A comprehensive retirement income strategy will help protect your investments from inflationary pressures. This is because Inflation impacts nearly all retirement-based investing vehicles. Consider this high-level view of some of those most common:
1. Cash, money market, savings and checking accounts. These instruments are not going to keep up with inflation and taxes, but they are great places for your operating account (day-to-day expenses equal to 1-3 months of living expenses), and your emergency account (equal to 3-6 months of living expenses). You sacrifice returns for liquidity, but it is a necessary evil for a sound financial plan.
2. Certificates of Deposit (CDs) and savings bonds. While CDs and bonds are sometimes viable for short to mid-term needs, such as expenses you foresee in the next one to three years, over the long term, these instruments will barely break even with inflation and taxes and should not be part of your long-term investment strategy. And, for short-term purposes, be sure to shop for the best rate as this can vary widely between banks.
3. Stocks and stock mutual funds. These vehicles are one of the best bets to stay ahead of inflation and taxes, but they do add risk. For retirement planning, these are long-term investments – minimum 5 years and ideally 10 years or more. A well-diversified portfolio of equities, blended with an appropriate mix of short-term bonds and bond mutual funds, can help reduce the inherent risk factor.
4. Company pension plans and Individual Retirement Accounts (IRAs). These long-term investments are excellent vehicles for equities and Equity Indexed Annuities. Such long-term investments are like growing a tree (the principle) that will provide the fruit (income) to sustain your lifestyle in retirement.
5. Equity Indexed Annuities. These are considered to be a good option for long-term investments and offer an effective way to stay ahead of inflation and taxes. It is important to shop around as there is a wide variance of returns based on the different interest crediting methodologies. Also consider the strength of the issuing companies as this is another factor critical to success.

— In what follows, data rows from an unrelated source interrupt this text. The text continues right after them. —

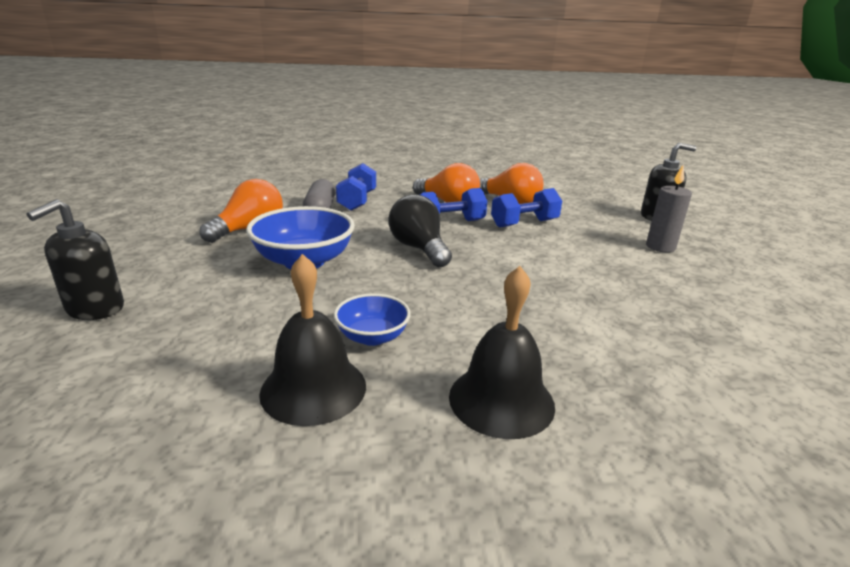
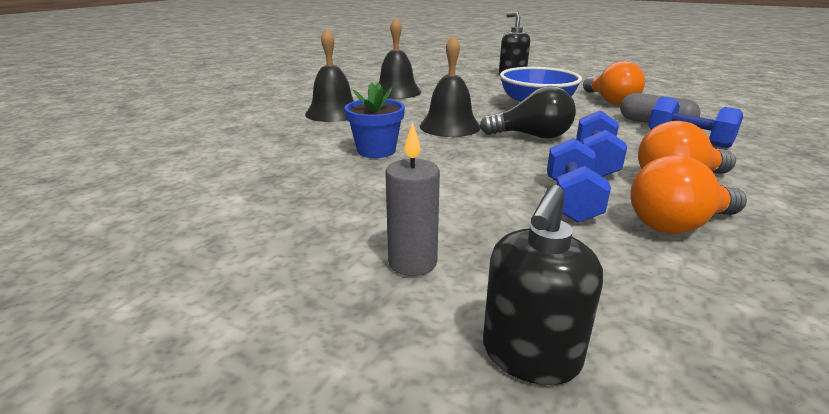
camera: 125 degrees right, 0 degrees up
(372, 337) = (420, 104): blue bowl -> none
(441, 291) = (450, 126): none -> black bell
(564, 308) = (376, 150): none -> blue flower pot

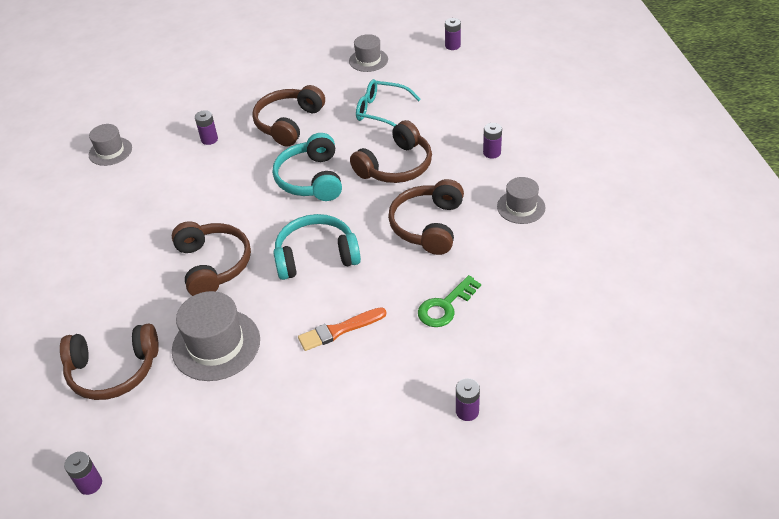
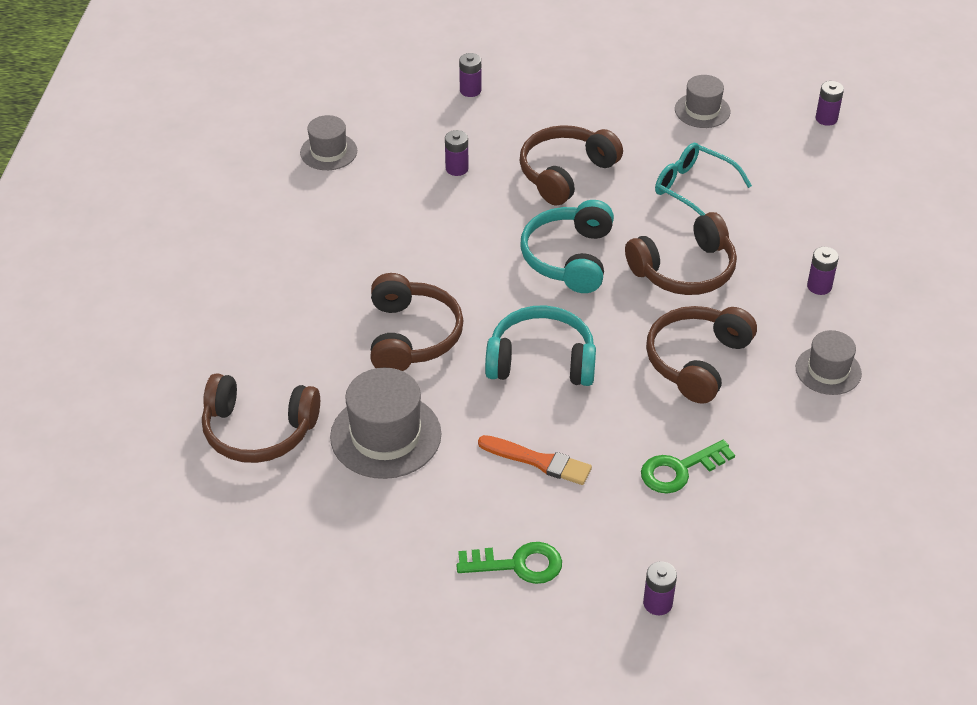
camera: 15 degrees right, 0 degrees up
(90, 484) = (198, 552): purple battery -> purple battery (470, 90)
(339, 330) = (538, 461): orange brush -> orange brush turned 150 degrees counterclockwise
(351, 414) = (518, 564): none -> green key

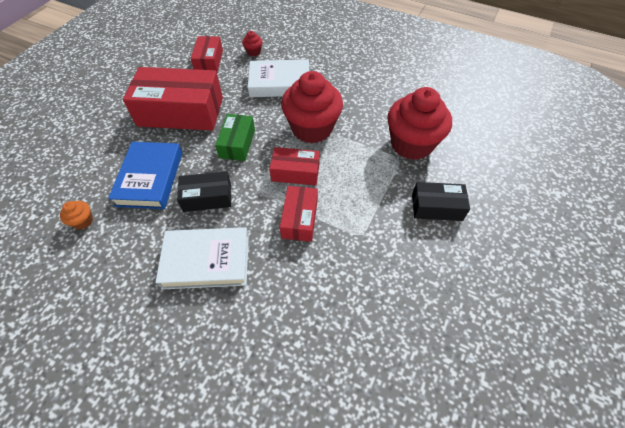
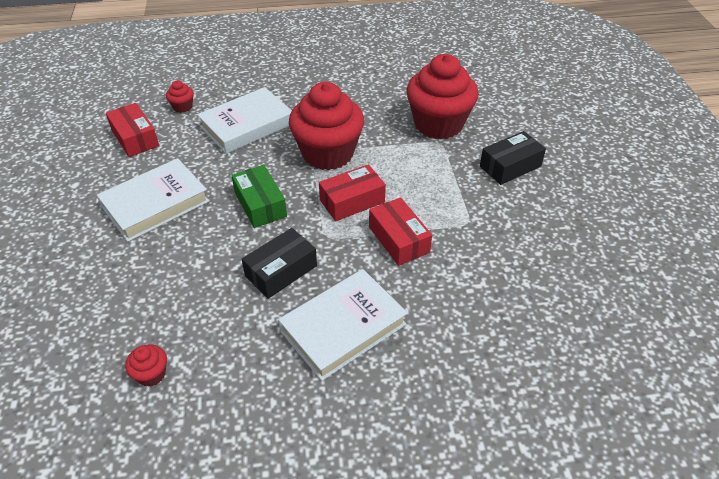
camera: 35 degrees left, 10 degrees down
(83, 221) = (151, 374): orange cupcake -> red cupcake
(150, 178) = (191, 288): blue book -> none
(181, 111) = (155, 204): red box -> white book

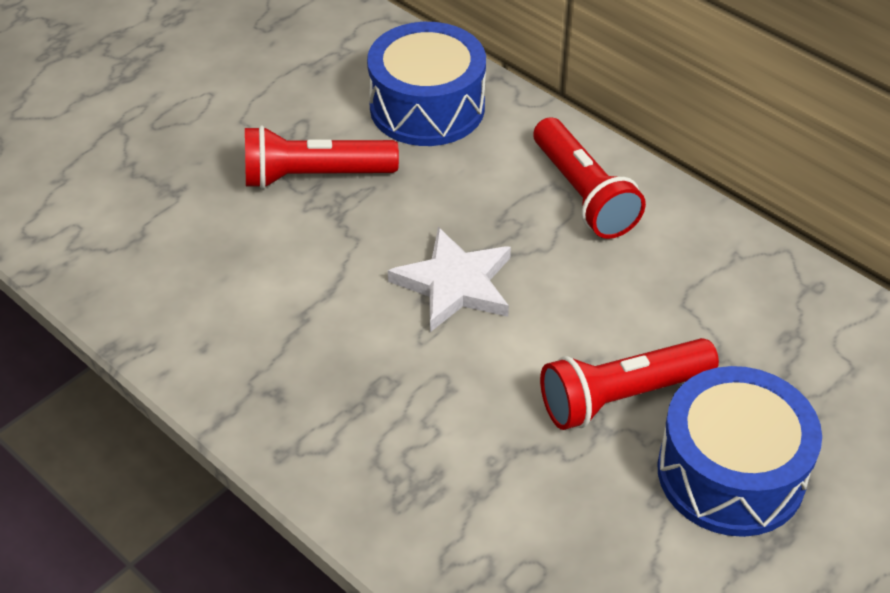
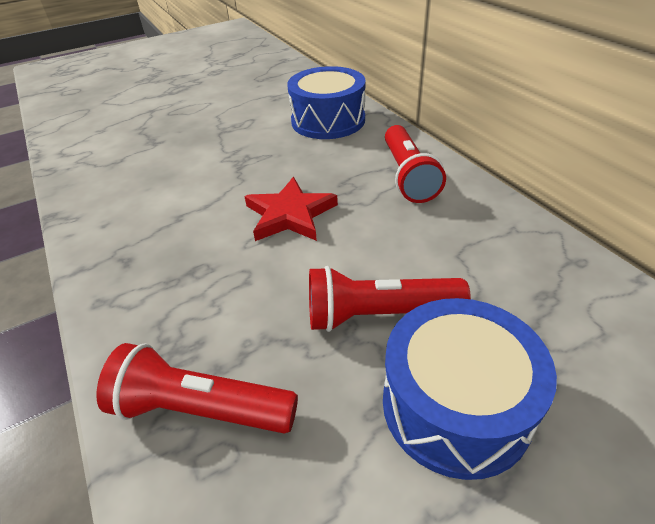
camera: 20 degrees right, 5 degrees down
(314, 176) = (239, 145): red flashlight -> red flashlight (200, 408)
(454, 284) = (290, 214): white star -> red star

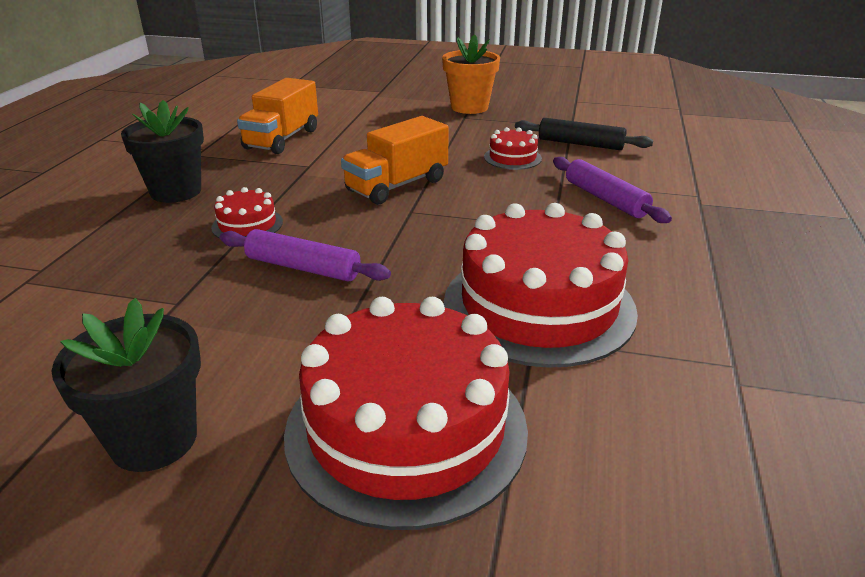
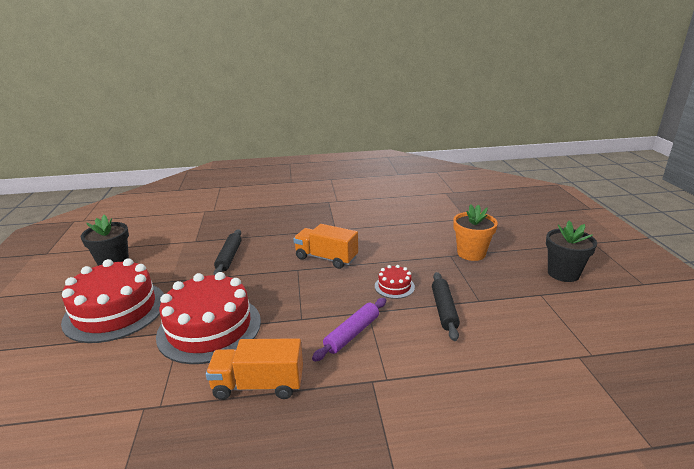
camera: 70 degrees right, 5 degrees down
(176, 191) = (287, 210): black flower pot -> black flower pot (563, 273)
(247, 225) = (263, 234): red cake -> none
(282, 139) = (363, 213): orange truck -> orange truck (258, 385)
(303, 267) = (229, 257): purple rolling pin -> black rolling pin

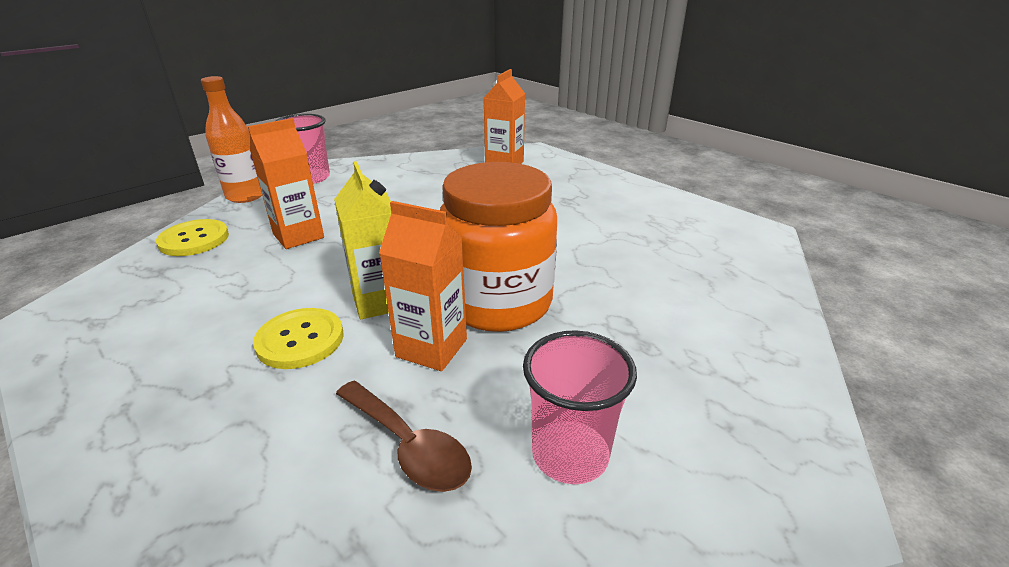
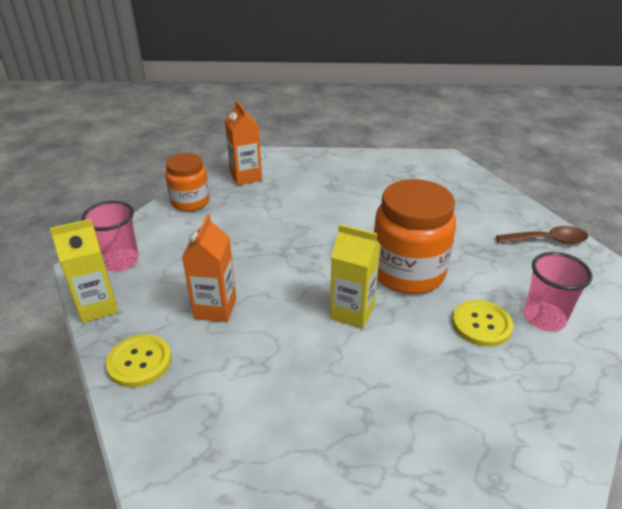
camera: 45 degrees left, 5 degrees up
(246, 196) = (98, 306): orange bottle -> yellow carton
(300, 340) = (356, 362): yellow button -> yellow button (481, 324)
(408, 446) = (492, 363): brown spoon -> brown spoon (547, 240)
(428, 163) = (190, 202): none -> orange jar
(431, 348) = (422, 317): orange carton -> none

6. Social Security. These benefits typically provide a cost of living increase of approximately 2% a year, which, as noted above, is not enough to keep ahead of inflation and taxes. Although Social Security benefits are not fully taxable, up to 85% of them can be fair game to Uncle Sam and are dependent upon any other income you may receive from investments, pensions, Required Minimum Distributions (RMDs) and the like. This means the buying power of your Social Security benefits erodes each year, which puts an ever-increasing demand on your nest egg to make up the difference.
7. Long-term care. While it is true that health care costs, including those for long-term care, are rising at a rate that far exceeds inflation, you do not need to take out exorbitant policies and riders to cover the expense if you assure your other income-based retirement vehicles are appropriately balanced and working in your favor. Rather than pumping too much money into something for which the need is entirely uncertain, it is fine to secure enough insurance to just cover what your anticipated income stream will not. Of course, you must ensure through sound retirement planning that such an income stream will exist. If your current advisor is not addressing this when developing a retirement income plan, than you should consider taking another look at your existing portfolio.